Therapy has also been one of her most useful migraine treatments. Processing the grief, loss, and shame that surrounds her illness has led her to learn how to practice self-compassion, and to live her best life in spite of the diagnosis. “I’m way stronger and more resilient than I ever knew before,” says Kerrie.

“Migraine has two equally important components: the physical experience and the emotional one,” she says. “Often, the emotional part gets pushed aside. That can work in the short term, but that approach won’t sustain someone with a long-lasting illness. Tending to my emotional needs completely changed my experience with migraine, and I am generally happy with my life, even though I’m often too sick to work or even leave the house.”

Advice for the Newly (or Not Yet) Diagnosed
No one should have to wait 15 years to get a proper diagnosis. One way to ensure the best care, says Kerrie, is to seek out experts. She urges anyone who believes they are experiencing migraine to seek help from a specialist certified in headache medicine.

“If you’ve tried a handful of treatments and don’t have certified specialists in your town, travel to see one if you can,” she says. “Some primary care physicians and general neurologists are excellent at treating migraine, but they often don’t have the necessary specialized knowledge for patients who don’t respond to first-line treatments. You need to advocate for yourself to get optimal care.”

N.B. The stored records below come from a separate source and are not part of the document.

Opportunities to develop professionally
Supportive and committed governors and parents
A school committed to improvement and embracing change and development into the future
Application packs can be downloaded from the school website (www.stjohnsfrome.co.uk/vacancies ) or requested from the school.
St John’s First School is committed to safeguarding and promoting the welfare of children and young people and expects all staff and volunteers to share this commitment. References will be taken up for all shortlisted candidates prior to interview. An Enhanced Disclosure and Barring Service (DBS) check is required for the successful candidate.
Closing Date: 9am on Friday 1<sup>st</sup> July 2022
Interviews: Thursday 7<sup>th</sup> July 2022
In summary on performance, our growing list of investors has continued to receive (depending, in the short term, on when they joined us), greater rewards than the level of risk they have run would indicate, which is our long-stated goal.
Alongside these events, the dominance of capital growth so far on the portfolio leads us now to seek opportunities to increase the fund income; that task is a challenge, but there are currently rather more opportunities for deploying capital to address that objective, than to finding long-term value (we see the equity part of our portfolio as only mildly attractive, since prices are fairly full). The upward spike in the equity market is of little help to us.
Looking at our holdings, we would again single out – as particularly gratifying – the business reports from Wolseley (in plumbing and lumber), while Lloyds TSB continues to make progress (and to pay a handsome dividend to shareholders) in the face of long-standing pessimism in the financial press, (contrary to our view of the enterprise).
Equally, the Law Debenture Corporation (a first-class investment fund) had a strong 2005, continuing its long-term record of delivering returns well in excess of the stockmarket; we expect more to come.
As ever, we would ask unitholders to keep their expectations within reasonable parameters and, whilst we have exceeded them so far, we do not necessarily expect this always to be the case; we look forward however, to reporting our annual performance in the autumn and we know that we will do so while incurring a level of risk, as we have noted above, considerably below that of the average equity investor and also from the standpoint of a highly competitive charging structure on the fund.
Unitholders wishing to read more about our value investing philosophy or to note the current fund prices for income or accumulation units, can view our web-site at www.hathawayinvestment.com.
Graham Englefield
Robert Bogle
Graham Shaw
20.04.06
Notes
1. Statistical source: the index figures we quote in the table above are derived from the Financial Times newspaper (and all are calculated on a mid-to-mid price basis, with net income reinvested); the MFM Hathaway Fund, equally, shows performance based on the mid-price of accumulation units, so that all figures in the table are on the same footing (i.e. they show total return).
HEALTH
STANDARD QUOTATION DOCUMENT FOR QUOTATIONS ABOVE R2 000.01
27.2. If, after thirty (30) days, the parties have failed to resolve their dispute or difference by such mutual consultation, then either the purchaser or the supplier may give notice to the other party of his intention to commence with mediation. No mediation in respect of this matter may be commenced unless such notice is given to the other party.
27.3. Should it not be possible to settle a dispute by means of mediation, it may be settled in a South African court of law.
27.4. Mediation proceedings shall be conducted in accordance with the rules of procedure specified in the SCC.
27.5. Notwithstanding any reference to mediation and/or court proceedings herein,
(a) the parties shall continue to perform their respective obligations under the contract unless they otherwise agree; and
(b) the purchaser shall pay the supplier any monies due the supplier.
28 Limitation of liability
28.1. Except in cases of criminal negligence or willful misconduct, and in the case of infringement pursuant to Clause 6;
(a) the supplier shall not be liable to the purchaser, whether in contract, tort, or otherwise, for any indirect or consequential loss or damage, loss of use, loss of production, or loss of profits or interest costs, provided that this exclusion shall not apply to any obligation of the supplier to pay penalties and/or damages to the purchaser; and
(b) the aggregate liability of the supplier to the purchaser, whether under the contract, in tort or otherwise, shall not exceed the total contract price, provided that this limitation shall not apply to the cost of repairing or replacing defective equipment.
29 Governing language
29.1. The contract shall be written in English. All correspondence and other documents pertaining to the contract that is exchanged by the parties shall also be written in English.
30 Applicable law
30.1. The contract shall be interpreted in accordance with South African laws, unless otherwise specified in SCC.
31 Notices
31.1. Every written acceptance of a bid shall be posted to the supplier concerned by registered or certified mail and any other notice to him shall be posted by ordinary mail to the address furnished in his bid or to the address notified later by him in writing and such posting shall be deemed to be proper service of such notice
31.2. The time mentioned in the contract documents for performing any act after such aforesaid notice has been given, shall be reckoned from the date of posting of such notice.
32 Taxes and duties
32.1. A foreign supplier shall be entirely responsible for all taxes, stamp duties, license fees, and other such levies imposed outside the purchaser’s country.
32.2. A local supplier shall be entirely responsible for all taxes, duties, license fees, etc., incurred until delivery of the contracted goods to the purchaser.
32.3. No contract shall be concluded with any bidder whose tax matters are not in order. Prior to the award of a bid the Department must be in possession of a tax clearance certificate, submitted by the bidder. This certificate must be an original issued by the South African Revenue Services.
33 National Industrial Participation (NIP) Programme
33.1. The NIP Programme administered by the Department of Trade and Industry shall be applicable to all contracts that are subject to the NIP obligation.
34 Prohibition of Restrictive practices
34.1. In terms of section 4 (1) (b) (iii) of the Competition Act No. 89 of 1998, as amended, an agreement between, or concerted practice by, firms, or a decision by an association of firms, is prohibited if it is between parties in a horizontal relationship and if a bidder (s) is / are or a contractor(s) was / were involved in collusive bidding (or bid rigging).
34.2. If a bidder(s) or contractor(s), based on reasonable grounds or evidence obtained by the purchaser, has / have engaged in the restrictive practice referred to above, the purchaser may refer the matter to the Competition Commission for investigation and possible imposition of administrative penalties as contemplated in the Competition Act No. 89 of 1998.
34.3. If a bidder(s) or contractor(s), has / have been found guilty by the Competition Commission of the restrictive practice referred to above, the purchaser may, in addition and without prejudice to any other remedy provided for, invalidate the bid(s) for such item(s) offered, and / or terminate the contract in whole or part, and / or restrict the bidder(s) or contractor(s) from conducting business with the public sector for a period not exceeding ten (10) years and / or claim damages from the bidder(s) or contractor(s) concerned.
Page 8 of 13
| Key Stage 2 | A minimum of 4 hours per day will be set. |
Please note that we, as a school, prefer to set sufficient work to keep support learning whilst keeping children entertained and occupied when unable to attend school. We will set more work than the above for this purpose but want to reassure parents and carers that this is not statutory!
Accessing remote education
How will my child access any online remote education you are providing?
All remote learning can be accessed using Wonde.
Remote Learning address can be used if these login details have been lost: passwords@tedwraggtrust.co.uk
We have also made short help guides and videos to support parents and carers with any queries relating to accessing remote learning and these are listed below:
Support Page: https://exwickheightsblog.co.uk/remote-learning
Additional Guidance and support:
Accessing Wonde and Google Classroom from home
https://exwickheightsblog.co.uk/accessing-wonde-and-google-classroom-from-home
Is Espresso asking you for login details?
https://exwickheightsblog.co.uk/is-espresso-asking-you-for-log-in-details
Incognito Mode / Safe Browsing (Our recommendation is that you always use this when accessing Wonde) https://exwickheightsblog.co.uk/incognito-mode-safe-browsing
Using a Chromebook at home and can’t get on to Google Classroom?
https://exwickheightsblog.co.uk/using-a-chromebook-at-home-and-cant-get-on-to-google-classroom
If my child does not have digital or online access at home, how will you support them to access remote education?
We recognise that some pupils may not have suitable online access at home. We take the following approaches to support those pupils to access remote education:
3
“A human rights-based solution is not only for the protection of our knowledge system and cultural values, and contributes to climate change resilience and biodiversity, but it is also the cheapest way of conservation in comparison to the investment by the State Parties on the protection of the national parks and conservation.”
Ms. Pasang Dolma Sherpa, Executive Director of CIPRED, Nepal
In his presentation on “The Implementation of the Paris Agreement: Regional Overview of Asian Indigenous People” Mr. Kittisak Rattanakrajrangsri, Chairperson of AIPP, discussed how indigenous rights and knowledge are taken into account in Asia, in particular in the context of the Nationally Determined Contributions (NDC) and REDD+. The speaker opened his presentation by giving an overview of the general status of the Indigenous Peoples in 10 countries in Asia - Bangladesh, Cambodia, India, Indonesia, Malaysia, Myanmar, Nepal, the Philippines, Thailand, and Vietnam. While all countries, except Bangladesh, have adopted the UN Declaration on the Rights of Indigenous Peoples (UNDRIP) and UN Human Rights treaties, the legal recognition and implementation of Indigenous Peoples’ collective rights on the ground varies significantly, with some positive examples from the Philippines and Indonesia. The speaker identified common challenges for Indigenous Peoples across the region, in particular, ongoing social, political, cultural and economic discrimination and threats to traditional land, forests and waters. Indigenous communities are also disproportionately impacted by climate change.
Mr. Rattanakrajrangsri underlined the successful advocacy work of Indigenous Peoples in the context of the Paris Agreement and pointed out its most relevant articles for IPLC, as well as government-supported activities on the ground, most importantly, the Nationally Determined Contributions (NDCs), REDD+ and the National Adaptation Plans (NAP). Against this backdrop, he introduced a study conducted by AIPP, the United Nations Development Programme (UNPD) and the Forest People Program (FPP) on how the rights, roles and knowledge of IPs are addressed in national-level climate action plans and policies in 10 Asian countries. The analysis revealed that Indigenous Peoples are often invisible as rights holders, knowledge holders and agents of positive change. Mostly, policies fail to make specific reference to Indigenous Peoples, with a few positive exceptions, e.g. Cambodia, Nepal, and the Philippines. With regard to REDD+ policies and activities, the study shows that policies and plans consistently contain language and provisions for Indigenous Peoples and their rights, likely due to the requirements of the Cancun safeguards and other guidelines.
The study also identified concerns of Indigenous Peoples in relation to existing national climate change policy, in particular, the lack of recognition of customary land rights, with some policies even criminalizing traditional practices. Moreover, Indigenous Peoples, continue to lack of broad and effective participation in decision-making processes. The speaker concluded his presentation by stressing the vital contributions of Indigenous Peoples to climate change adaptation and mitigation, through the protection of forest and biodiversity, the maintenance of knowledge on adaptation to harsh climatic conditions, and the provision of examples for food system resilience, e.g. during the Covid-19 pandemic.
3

Kerrie urges people not to neglect their emotional experience, either. She points people with migraine to resources like (focusing on teaching women to craft incredible lives beyond chronic pain and illness) and Toni Bernhard (blogger and author of books including How to Be Sick: A Buddhist-Inspired Guide for the Chronically Ill and Their Caregivers and How to Live Well with Chronic Pain and Illness: A Mindful Guide). “It’s important to recognize both the experience your body is going through, and how you are reacting to it emotionally,” she says.